In this picture taken on January 16, 2020, officers work at a health screening station as they observe passengers arriving on a flight from Wuhan, China, where a SARS-like virus was discovered and has since spread, at Narita airport. - The death toll from a new China virus that is transmissible between humans rose to six, the mayor of Wuhan said in an interview with state broadcaster CCTV on January 21, as the World Health Organization said it would consider declaring an international public health emergency over the outbreak. (Photo by STR / JIJI PRESS / AFP) / Japan OUT (AFP/JIJI PRESS)

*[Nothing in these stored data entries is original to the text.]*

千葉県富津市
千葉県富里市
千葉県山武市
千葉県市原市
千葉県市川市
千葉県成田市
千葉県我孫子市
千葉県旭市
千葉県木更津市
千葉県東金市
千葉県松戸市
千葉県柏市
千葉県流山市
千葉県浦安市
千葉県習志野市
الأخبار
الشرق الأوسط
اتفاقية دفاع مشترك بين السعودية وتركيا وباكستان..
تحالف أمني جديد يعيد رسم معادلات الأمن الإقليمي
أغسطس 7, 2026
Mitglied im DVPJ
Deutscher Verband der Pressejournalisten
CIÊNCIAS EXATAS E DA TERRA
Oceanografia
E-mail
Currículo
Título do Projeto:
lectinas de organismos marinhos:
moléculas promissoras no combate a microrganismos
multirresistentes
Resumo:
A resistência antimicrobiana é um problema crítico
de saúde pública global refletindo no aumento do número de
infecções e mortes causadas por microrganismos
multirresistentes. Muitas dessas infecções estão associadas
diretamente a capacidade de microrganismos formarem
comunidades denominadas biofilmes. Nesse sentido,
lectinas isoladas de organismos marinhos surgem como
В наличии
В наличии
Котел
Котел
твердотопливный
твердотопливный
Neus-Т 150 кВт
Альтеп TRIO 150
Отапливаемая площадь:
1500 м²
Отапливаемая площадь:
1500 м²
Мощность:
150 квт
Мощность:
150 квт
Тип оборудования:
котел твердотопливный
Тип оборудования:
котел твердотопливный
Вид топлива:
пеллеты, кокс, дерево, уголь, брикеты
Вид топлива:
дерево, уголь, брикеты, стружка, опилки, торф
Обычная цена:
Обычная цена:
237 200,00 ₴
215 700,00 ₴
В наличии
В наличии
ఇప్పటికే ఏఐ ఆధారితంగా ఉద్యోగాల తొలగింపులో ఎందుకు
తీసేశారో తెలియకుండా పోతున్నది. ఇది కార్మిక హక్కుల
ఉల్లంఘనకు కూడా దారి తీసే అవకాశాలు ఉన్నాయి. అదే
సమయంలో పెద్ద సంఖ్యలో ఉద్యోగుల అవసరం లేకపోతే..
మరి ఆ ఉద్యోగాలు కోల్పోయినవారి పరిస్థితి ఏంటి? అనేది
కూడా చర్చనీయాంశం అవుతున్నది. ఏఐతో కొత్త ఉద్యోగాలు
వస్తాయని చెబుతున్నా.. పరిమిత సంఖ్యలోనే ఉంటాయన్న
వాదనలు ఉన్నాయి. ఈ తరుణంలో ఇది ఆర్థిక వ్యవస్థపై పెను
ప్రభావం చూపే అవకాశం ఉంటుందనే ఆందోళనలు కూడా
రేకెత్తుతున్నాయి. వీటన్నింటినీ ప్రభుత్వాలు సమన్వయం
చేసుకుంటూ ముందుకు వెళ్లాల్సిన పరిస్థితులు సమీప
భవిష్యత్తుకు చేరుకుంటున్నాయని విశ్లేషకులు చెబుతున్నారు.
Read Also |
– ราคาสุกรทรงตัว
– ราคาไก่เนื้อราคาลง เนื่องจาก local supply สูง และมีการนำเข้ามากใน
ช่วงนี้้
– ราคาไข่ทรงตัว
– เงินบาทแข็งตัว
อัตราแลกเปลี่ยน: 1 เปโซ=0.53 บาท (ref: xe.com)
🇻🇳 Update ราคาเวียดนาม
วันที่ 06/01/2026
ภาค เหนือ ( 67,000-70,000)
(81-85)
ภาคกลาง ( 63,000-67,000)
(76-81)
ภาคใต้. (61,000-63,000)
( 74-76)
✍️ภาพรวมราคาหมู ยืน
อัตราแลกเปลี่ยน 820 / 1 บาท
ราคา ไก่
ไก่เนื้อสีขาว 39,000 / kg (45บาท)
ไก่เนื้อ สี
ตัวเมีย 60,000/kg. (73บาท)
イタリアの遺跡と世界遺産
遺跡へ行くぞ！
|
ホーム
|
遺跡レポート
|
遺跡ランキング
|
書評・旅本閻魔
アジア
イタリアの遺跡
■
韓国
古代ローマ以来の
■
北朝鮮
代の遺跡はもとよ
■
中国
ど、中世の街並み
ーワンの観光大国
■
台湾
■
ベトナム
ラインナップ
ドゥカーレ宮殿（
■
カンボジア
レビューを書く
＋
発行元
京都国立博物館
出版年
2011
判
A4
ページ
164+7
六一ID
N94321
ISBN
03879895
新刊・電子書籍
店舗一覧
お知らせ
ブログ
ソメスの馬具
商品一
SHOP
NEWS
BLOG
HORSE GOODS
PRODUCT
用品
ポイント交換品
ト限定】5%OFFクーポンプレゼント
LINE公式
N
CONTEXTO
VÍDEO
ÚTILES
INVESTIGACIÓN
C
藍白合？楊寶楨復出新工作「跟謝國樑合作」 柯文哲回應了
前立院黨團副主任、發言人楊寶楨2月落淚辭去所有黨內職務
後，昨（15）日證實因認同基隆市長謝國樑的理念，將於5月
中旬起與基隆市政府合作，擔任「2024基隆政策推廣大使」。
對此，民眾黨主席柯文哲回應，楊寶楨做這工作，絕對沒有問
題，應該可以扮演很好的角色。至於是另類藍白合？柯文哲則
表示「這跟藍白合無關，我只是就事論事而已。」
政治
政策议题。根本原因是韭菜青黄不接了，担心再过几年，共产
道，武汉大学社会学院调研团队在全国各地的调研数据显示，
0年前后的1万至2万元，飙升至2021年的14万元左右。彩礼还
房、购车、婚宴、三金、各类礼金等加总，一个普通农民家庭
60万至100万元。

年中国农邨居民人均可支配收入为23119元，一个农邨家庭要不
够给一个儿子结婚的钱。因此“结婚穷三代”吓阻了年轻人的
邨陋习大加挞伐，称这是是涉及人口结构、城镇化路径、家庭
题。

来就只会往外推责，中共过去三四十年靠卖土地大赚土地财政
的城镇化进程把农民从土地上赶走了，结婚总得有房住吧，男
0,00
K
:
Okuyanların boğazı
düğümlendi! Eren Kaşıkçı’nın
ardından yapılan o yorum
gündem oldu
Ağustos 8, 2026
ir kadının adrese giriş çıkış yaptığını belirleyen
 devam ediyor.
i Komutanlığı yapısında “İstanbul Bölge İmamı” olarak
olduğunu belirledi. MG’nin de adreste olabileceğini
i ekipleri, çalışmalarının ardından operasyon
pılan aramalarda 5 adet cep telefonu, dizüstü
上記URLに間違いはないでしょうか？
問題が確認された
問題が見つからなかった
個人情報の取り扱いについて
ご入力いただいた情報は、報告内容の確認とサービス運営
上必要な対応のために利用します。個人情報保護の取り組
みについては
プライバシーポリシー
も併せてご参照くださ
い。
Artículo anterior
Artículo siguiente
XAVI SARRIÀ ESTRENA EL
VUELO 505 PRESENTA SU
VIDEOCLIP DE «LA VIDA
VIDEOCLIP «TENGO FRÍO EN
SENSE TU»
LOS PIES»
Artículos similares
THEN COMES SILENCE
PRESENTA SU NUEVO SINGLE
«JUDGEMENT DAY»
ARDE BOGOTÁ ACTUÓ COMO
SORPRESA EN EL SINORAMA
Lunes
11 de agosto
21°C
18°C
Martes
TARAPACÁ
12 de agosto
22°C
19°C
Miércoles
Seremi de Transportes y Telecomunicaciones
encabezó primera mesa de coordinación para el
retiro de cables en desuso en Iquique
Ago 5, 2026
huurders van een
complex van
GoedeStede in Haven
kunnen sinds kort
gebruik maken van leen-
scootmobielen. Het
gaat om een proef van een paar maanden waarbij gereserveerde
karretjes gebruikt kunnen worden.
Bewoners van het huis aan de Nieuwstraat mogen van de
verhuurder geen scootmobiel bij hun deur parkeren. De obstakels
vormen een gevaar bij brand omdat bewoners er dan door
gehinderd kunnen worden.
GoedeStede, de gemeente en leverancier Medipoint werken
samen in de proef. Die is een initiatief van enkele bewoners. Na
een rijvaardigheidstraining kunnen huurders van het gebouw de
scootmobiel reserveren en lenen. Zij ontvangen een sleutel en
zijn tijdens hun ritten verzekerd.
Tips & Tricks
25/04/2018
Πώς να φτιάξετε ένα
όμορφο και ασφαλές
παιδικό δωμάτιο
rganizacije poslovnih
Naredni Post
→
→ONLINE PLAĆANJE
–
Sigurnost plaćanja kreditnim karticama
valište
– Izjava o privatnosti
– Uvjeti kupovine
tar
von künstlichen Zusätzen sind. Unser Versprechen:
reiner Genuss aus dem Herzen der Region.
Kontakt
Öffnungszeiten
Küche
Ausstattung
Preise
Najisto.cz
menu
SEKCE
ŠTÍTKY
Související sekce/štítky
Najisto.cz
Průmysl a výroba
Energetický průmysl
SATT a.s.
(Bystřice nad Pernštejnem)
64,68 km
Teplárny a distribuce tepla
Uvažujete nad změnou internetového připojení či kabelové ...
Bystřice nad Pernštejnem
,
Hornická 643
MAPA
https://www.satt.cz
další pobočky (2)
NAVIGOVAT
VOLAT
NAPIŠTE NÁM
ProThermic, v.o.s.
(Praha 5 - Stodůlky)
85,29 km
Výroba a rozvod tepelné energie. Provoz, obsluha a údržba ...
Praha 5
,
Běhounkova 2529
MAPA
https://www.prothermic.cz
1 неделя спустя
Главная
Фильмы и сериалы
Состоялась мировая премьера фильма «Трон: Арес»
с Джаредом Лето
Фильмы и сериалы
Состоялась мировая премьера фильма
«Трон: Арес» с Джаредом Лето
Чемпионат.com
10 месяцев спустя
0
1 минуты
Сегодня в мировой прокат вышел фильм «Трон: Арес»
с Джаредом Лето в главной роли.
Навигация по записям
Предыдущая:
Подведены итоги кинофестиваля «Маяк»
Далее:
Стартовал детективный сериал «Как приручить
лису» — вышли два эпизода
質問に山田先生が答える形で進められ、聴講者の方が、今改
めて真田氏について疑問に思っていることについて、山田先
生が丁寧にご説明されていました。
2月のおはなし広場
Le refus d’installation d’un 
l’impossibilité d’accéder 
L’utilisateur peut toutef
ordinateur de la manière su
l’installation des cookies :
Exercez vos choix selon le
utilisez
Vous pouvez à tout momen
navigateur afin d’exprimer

Narita airport, near Tokyo, started Tuesday trialing the use of facial recognition for international travelers, with no need to show passports or flight tickets after check-in.
The trial of "Face Express," which is meant to speed up the boarding process and provide a touchless experience for passengers, only involved airport staff and not actual travelers, Narita International Airport said.
The system is scheduled to be adopted at Narita as well as Haneda airport, Tokyo's other international gateway, in July.
Fliers who wish to use the Face Express system will have their photos taken at check-in when they register their passports and boarding passes.
The biometric ID processing will mean that passengers will not have to keep taking out their passports and tickets at the luggage drop, security checkpoints and boarding gates with cameras, ensuring smooth air travel.
It will also lead to reduced physical contact between travelers, machines, airport and flight staff, helping to prevent the spread of the novel coronavirus during the pandemic, the airport operator said.
Passenger data, including facial images, will be deleted within 24 hours after registration to protect privacy.
Narita airport's Face Express will be used initially by All Nippon Airways and Japan Airlines, gradually expanding to other airlines.
At Haneda airport, airlines flying international routes will all use the new system.